— Start Input data —

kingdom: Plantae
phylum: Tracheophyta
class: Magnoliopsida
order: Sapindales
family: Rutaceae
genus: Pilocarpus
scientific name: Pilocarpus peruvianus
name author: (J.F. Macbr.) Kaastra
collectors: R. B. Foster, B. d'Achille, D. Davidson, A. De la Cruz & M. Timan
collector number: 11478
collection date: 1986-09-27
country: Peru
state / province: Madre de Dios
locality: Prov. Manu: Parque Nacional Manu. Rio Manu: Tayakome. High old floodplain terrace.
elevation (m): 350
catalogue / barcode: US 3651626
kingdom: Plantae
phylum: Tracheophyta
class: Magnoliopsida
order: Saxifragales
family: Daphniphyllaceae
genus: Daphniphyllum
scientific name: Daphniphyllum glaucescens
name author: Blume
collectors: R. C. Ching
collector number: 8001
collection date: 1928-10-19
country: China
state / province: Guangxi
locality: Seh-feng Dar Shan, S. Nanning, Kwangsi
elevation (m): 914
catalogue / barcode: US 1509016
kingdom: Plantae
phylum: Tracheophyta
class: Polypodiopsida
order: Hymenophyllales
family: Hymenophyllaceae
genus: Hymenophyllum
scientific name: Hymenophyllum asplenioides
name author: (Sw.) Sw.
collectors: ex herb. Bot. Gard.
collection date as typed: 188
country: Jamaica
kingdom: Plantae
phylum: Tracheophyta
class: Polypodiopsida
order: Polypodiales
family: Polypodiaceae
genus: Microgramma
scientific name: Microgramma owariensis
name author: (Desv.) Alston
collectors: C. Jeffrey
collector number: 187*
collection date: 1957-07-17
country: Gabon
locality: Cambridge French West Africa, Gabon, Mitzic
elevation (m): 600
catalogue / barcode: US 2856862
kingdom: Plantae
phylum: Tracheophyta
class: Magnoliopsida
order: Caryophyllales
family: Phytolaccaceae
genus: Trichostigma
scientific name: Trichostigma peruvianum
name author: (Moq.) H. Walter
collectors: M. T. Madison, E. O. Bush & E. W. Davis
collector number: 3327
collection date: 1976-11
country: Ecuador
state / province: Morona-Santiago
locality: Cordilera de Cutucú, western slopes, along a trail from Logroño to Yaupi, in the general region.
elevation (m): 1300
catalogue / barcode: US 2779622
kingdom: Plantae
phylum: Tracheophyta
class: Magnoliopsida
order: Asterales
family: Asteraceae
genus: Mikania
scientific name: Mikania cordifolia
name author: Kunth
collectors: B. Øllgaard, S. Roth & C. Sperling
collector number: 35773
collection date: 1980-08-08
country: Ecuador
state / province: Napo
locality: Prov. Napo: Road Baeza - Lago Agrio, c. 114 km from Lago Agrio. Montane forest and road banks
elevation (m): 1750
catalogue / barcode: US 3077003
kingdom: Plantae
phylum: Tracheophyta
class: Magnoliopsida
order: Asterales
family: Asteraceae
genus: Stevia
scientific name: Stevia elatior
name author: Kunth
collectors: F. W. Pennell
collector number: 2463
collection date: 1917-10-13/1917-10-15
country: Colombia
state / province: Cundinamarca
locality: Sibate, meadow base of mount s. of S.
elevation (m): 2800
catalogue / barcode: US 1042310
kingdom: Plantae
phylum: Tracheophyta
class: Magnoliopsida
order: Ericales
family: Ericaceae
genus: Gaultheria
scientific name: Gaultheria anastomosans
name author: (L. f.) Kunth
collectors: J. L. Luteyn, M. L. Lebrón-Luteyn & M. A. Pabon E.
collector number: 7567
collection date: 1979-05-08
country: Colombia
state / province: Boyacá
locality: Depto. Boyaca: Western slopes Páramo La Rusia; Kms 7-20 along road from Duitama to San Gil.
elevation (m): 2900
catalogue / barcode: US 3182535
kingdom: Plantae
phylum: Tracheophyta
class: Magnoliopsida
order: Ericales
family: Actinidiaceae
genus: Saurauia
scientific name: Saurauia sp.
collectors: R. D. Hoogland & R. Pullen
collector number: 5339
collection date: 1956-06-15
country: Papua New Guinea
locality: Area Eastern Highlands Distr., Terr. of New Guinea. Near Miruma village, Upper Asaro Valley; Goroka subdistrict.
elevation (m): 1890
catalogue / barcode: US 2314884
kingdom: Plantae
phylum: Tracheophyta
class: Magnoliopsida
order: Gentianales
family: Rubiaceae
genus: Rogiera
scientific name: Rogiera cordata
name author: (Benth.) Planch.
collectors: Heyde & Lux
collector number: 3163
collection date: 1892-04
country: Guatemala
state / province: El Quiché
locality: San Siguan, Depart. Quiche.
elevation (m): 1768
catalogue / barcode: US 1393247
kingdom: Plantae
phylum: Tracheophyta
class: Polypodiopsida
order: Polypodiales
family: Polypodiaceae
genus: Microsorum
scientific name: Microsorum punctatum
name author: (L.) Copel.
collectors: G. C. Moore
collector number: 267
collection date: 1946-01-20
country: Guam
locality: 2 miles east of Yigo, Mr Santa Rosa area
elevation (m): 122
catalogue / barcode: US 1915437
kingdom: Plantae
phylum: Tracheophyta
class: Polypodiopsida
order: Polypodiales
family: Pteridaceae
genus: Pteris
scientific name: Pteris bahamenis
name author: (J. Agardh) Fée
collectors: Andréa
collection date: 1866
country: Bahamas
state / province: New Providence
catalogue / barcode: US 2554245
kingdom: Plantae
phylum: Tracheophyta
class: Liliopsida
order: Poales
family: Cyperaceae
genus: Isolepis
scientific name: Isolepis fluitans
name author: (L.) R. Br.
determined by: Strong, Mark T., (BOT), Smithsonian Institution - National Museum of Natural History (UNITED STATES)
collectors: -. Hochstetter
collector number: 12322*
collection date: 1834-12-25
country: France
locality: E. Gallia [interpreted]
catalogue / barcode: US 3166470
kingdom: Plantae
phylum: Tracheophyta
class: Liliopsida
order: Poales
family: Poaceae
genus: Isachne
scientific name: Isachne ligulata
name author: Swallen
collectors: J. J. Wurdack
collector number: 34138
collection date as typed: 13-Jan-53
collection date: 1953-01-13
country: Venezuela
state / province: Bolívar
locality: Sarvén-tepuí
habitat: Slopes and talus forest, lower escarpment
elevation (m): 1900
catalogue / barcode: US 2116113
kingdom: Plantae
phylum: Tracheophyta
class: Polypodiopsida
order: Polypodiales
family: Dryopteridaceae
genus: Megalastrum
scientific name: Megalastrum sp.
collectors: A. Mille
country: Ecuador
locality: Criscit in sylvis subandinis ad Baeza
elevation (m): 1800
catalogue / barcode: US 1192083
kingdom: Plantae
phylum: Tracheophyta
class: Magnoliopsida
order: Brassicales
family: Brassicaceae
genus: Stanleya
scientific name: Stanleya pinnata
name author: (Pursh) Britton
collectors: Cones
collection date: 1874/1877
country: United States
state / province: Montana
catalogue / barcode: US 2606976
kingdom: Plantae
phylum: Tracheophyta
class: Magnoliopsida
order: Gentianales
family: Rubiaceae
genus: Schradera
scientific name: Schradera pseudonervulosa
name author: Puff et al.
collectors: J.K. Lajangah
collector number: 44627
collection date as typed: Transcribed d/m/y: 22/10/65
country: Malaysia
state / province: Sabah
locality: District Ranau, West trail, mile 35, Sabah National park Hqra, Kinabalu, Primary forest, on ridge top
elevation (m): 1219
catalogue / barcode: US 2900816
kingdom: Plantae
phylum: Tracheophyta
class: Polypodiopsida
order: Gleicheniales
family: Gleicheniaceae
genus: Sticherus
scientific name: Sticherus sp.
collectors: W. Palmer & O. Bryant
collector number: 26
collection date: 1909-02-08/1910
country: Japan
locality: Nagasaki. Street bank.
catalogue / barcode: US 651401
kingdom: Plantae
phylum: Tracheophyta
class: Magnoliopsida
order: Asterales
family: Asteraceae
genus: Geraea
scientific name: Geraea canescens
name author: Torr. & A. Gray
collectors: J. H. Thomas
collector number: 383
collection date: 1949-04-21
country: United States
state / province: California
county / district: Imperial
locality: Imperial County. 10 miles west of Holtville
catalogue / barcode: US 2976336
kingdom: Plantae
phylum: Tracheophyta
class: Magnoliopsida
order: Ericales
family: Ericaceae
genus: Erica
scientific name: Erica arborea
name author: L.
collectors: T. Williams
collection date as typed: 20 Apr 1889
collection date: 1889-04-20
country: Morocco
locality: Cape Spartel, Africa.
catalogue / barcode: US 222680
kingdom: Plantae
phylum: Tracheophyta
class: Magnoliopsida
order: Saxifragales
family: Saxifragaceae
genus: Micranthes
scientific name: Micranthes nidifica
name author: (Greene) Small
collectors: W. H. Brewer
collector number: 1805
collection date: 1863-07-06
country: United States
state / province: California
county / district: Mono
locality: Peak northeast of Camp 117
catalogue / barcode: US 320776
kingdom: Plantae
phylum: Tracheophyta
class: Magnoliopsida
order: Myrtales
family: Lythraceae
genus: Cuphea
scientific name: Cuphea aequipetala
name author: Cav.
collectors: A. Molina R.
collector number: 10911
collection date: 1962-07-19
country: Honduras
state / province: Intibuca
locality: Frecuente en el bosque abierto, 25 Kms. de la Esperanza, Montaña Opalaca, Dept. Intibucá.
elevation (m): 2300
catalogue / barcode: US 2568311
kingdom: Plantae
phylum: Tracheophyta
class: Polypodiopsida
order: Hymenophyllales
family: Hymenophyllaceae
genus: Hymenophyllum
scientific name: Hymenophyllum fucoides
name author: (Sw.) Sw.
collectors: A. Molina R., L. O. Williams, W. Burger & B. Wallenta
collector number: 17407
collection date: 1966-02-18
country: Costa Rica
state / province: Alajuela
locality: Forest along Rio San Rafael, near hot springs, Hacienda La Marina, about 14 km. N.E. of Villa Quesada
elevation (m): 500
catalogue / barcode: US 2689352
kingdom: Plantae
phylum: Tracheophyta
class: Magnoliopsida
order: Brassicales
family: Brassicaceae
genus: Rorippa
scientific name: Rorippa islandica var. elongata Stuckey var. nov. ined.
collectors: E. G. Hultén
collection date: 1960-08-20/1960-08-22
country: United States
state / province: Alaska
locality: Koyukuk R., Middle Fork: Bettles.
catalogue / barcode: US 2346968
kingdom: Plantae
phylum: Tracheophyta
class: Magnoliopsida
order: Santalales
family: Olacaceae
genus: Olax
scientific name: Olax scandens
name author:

— End Input data —

* [Exercise instructions] Please count the lines of the material that contain the string "Hymenophyllum", with case counting, and give only the number.

* [Correct answer] 4